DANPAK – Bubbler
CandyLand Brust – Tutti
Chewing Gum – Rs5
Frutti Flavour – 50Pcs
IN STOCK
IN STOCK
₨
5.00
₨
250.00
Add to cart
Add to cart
▬▬▬▬▬▬▬▬▬▬
:: Task requirements ::
The records need to be reproduced in their entirety, word for word.

:: The completed task ::
DANPAK – Bubbler
CandyLand Brust – Tutti
Chewing Gum – Rs5
Frutti Flavour – 50Pcs
IN STOCK
IN STOCK
₨
5.00
₨
250.00
Add to cart
Add to cart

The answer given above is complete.